Michael Oren (author of a great book on the 1967 Six Day War, and a more recent one on America in the Middle East throughout its history) has an excellent piece in today’s New York Times about the ongoing peace efforts in Annapolis.
Oren correctly argues that peace is not made by bureaucrats (Israel’s Olmert, the Palestinian’s Abu Mazen), elevated to positions of leadership not by their own inner strength and resolve but by the sheer historical weight of their mentors (Sharon and Arafat, respectively). There is little hope that Olmert and Abu Mazen can bring peace, safety, and security to their people before each reigns in the more radical elements of his people (the ultra Orthodox settlers for Israel and the terrorist Hamas for the Palestinians).

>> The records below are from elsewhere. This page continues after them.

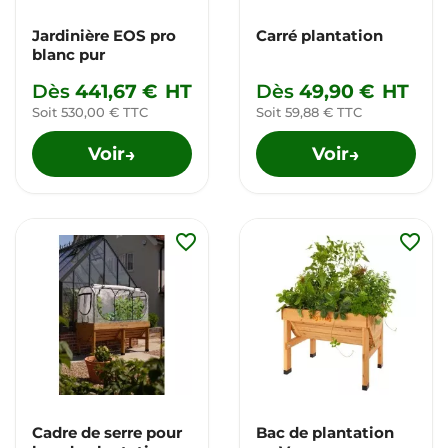
Jardinière EOS pro
Carré plantation
blanc pur
Dès
441,67 €
HT
Dès
49,90 €
HT
Soit 530,00 € TTC
Soit 59,88 € TTC
Voir
Voir
→
→
favorite_border
favorite_border
Cadre de serre pour
Bac de plantation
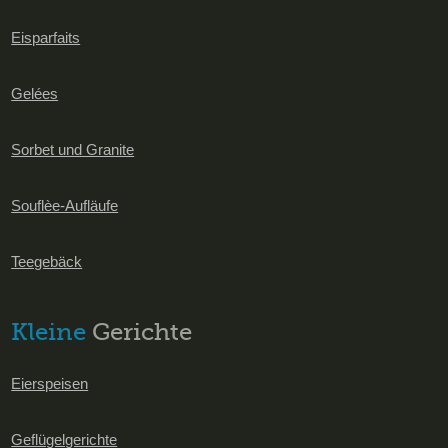
Eisparfaits
Gelées
Sorbet und Granite
Souflèe-Aufläufe
Teegebäck
Kleine
Gerichte
Eierspeisen
Geflügelgerichte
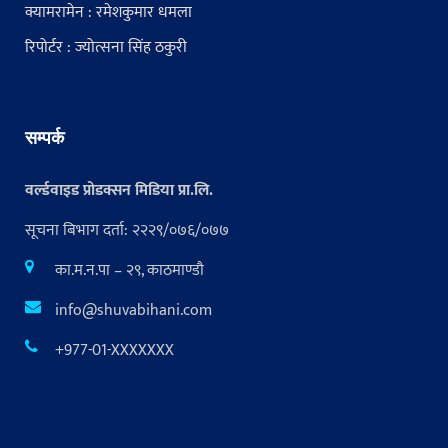
क्यामरामेन : रमेशकुमार धमला
रिपोर्टर : ज्योत्सना सिंह ठकुरी
सम्पर्क
वर्ल्डवाइड प्रोडक्सन मिडिया प्रा.लि.
सूचना बिभाग दर्ता: २२२९/०७६/०७७
का.म.न.पा – २९, काठमाण्डौ
info@shuvabihani.com
+977-01-XXXXXXX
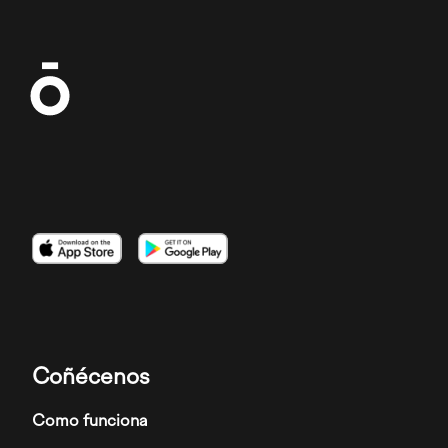
Imaxe
Imaxe
Imaxe
Coñécenos
Como funciona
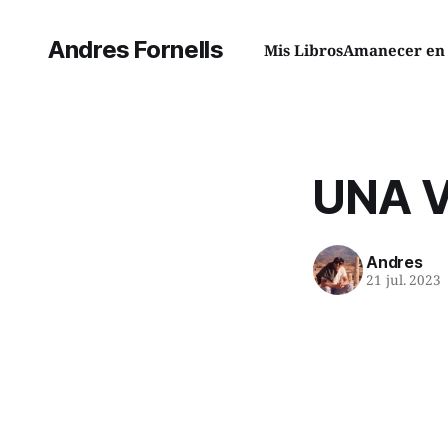
Andres Fornells
Mis Libros
Amanecer en 
UNA V
Andres
21 jul. 2023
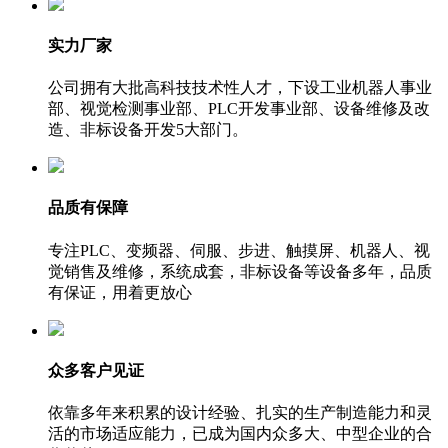
实力厂家
公司拥有大批高科技技术性人才，下设工业机器人事业
部、视觉检测事业部、PLC开发事业部、设备维修及改
造、非标设备开发5大部门。
品质有保障
专注PLC、变频器、伺服、步进、触摸屏、机器人、视
觉销售及维修，系统成套，非标设备等设备多年，品质
有保证，用着更放心
众多客户见证
依靠多年来积累的设计经验、扎实的生产制造能力和灵
活的市场适应能力，已成为国内众多大、中型企业的合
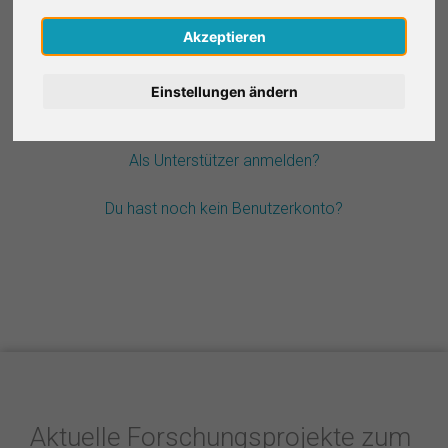
Nederlands
Akzeptieren
Passwort vergessen?
Español
Einstellungen ändern
Français
Als Unterstützer anmelden?
Italiano
Du hast noch kein Benutzerkonto?
Aktuelle Forschungsprojekte zum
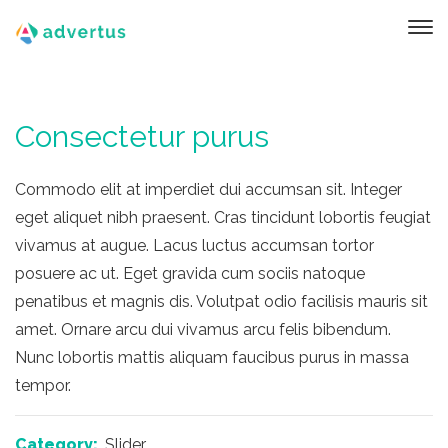
Consectetur purus
Commodo elit at imperdiet dui accumsan sit. Integer
eget aliquet nibh praesent. Cras tincidunt lobortis feugiat
vivamus at augue. Lacus luctus accumsan tortor
posuere ac ut. Eget gravida cum sociis natoque
penatibus et magnis dis. Volutpat odio facilisis mauris sit
amet. Ornare arcu dui vivamus arcu felis bibendum.
Nunc lobortis mattis aliquam faucibus purus in massa
tempor.
Category:
Slider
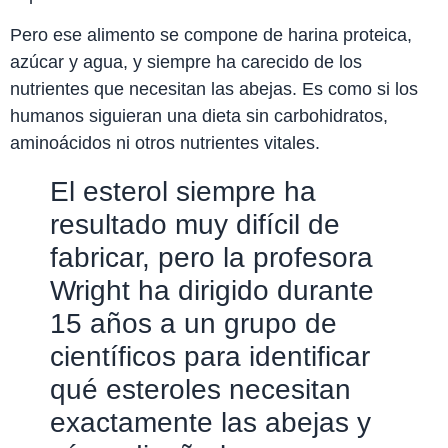
Pero ese alimento se compone de harina proteica,
azúcar y agua, y siempre ha carecido de los
nutrientes que necesitan las abejas. Es como si los
humanos siguieran una dieta sin carbohidratos,
aminoácidos ni otros nutrientes vitales.
El esterol siempre ha
resultado muy difícil de
fabricar, pero la profesora
Wright ha dirigido durante
15 años a un grupo de
científicos para identificar
qué esteroles necesitan
exactamente las abejas y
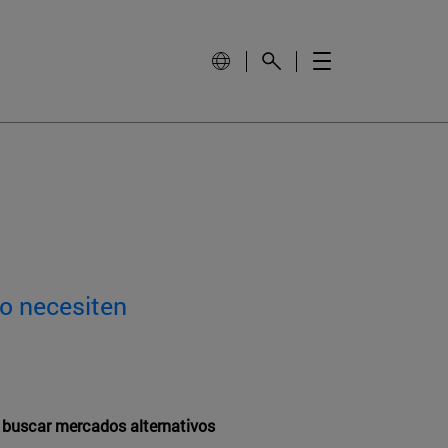
lo necesiten
a buscar mercados alternativos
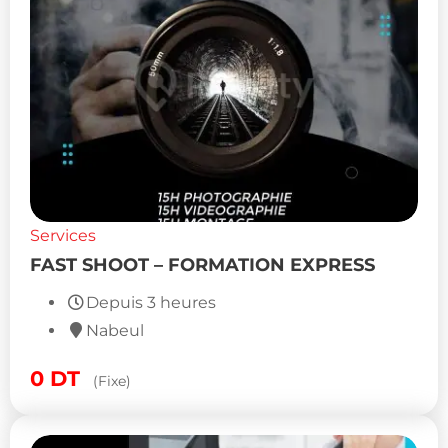
Services
FAST SHOOT – FORMATION EXPRESS
Depuis 3 heures
Nabeul
0
DT
(Fixe)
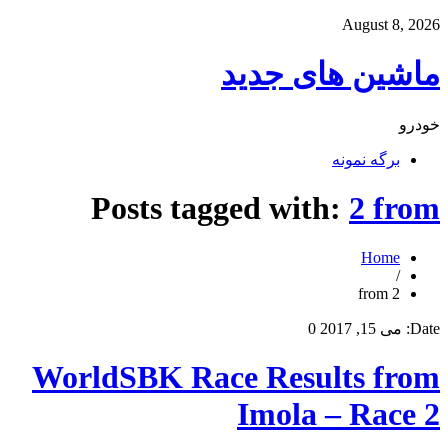
August 8, 2026
ماشین های جدید
خودرو
برگه نمونه
Posts tagged with:
2 from
Home
/
2 from
Date:
می 15, 2017
0
WorldSBK Race Results from
Imola – Race 2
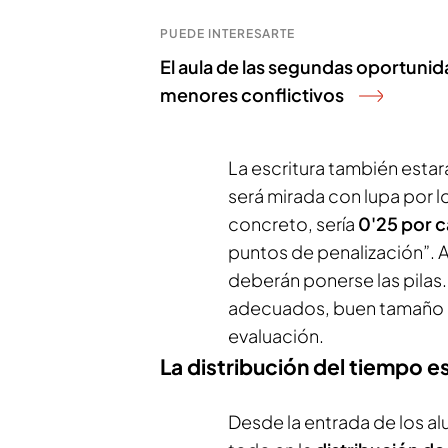
PUEDE INTERESARTE
El aula de las segundas oportunid
menores conflictivos
La escritura también estará
será mirada con lupa por l
concreto, sería
0'25 por c
puntos de penalización”. A
deberán ponerse las pilas
adecuados, buen tamaño d
evaluación.
La distribución del tiempo es 
Desde la entrada de los al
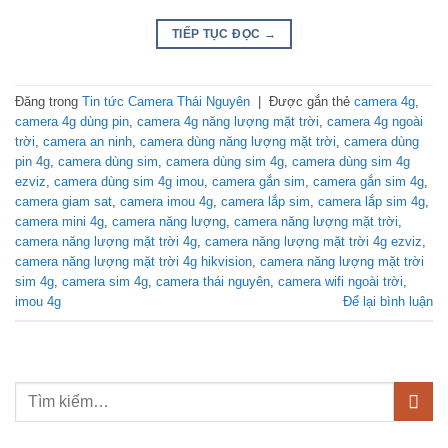
TIẾP TỤC ĐỌC
→
Đăng trong
Tin tức Camera Thái Nguyên
|
Được gắn thẻ
camera 4g
,
camera 4g dùng pin
,
camera 4g năng lượng mặt trời
,
camera 4g ngoài
trời
,
camera an ninh
,
camera dùng năng lượng mặt trời
,
camera dùng
pin 4g
,
camera dùng sim
,
camera dùng sim 4g
,
camera dùng sim 4g
ezviz
,
camera dùng sim 4g imou
,
camera gắn sim
,
camera gắn sim 4g
,
camera giam sat
,
camera imou 4g
,
camera lắp sim
,
camera lắp sim 4g
,
camera mini 4g
,
camera năng lượng
,
camera năng lượng mặt trời
,
camera năng lượng mặt trời 4g
,
camera năng lượng mặt trời 4g ezviz
,
camera năng lượng mặt trời 4g hikvision
,
camera năng lượng mặt trời
sim 4g
,
camera sim 4g
,
camera thái nguyên
,
camera wifi ngoài trời
,
imou 4g
Để lại bình luận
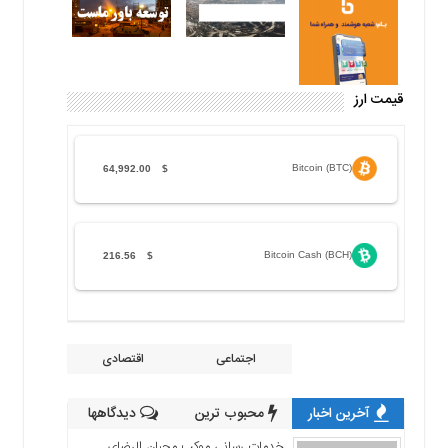
قیمت ارز
Bitcoin (BTC)
64,992.00
$
Bitcoin Cash (BCH)
216.56
$
اجتماعی
اقتصادی
آخرین اخبار
محبوب ترین
دیدگاهها
خدمات رسانی موکب محبان الرضای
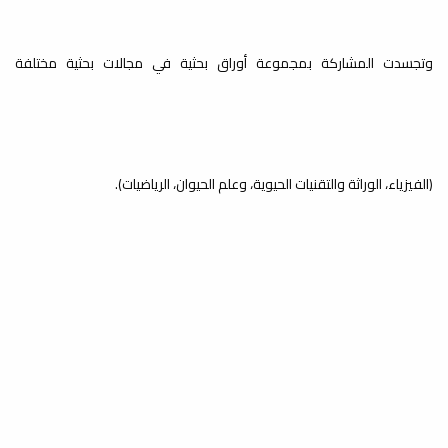
وتجسدت المشاركة بمجموعة أوراق بحثية في مجالات بحثية مختلفة
(الفيزياء، الوراثة والتقنيات الحيوية، وعلم الحيوان، الرياضيات).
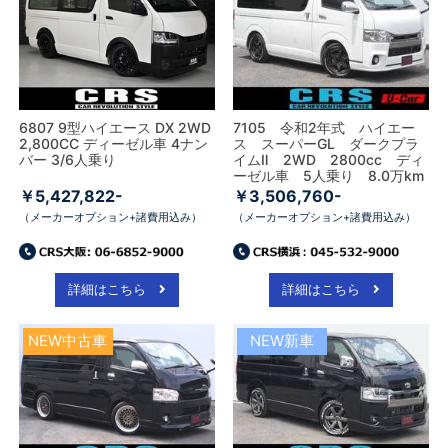
6807 9型ハイエース DX 2WD
7105 令和2年式 ハイエー
2,800CC ディーゼル車 4ナン
ス スーパーGL ダークプラ
バー 3/6人乗り
イムⅡ 2WD 2800cc ディ
ーゼル車 5人乗り 8.0万km
￥5,427,822-
￥3,506,760-
（メーカーオプション+諸費用込み）
（メーカーオプション+諸費用込み）
詳細はこちら
詳細はこちら
NEW中古車
NEW新車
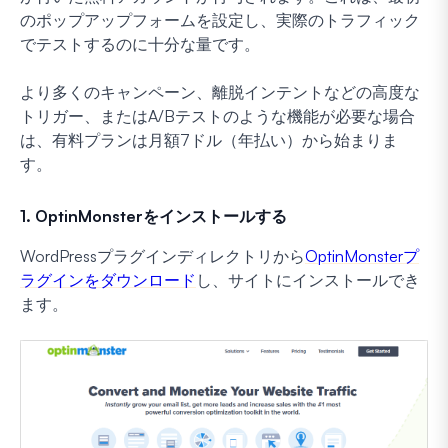
のポップアップフォームを設定し、実際のトラフィック
でテストするのに十分な量です。
より多くのキャンペーン、離脱インテントなどの高度な
トリガー、またはA/Bテストのような機能が必要な場合
は、有料プランは月額7ドル（年払い）から始まりま
す。
1. OptinMonsterをインストールする
WordPressプラグインディレクトリから
OptinMonsterプ
ラグインをダウンロード
し、サイトにインストールでき
ます。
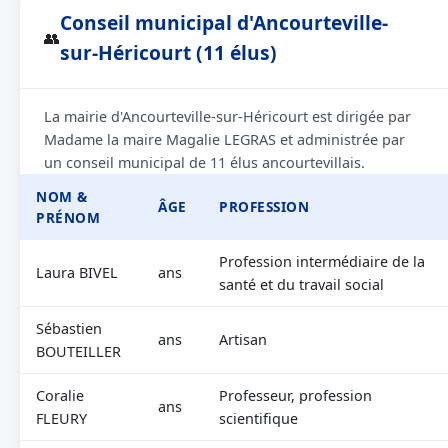
Conseil municipal d'Ancourteville-
👥
sur-Héricourt (11 élus)
La mairie d'Ancourteville-sur-Héricourt est dirigée par
Madame la maire Magalie LEGRAS et administrée par
un conseil municipal de 11 élus ancourtevillais.
NOM &
ÂGE
PROFESSION
PRÉNOM
Profession intermédiaire de la
Laura BIVEL
ans
santé et du travail social
Sébastien
ans
Artisan
BOUTEILLER
Coralie
Professeur, profession
ans
FLEURY
scientifique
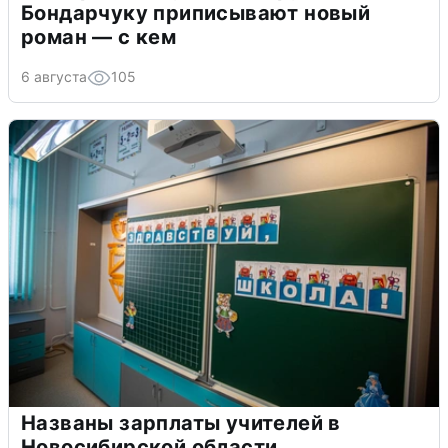
Бондарчуку приписывают новый
роман — с кем
6 августа
105
Названы зарплаты учителей в
Новосибирской области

That said, the Israeli population is in many ways closer to peace than they’ve ever been. Olmert’s Kadima party was elected with the stated intention to continue removing Israeli settlements from within the 1948 British mandate, a policy advocated by no prior Israeli government. A majority of Israelis are legitimately ready for the kinds of serious concessions (leaving Gaza and most of the West Bank forever, significant settlement withdrawals, land swaps, reparations, shared sovereignty over Jerusalem, dismantling the security fence).
The Palestinians are a sadder story. They rejected Abu Mazen’s Fatah party in favor of Hamas, whose stance on peace and reconciliation brings them back to before 1993 when Arafat’s Palestinian Liberation Organization did not recognize Israel’s existence. It’s ironic that in once sense Abu Mazen has more legitimacy then any prior Palestinians leader to actually make peace with Israel, since he seems to legitimately advocate for it. On the other hand, he cannot even claim to represent a majority of his people, let alone control the more radical elements of his society that want to murder ever Jew between the Jordan River and the Mediterranean Sea.
The best hope that will come out of Annapolis is what the Palestinian people will do when the next election arrives. They have now seen the effects of electing a recognized terrorist group to its leadership, and seen yet another opportunity for an end to the conflict squandered. They have also seen the next generation of real Palestinian leaders (Abu Mazen, perennial negotiator Saeb Erakat) who have begun to dismantle Arafat’s kleptocracy of lies and doublespeak.
For once, it appears the Palestinians are moving closer to a real “partner” for peace that Israel found in Egypt’s Anwar Sadat and Jordan’s King Hussein. Hopefully, they will get there before it is too late to begin implementing a workable solution.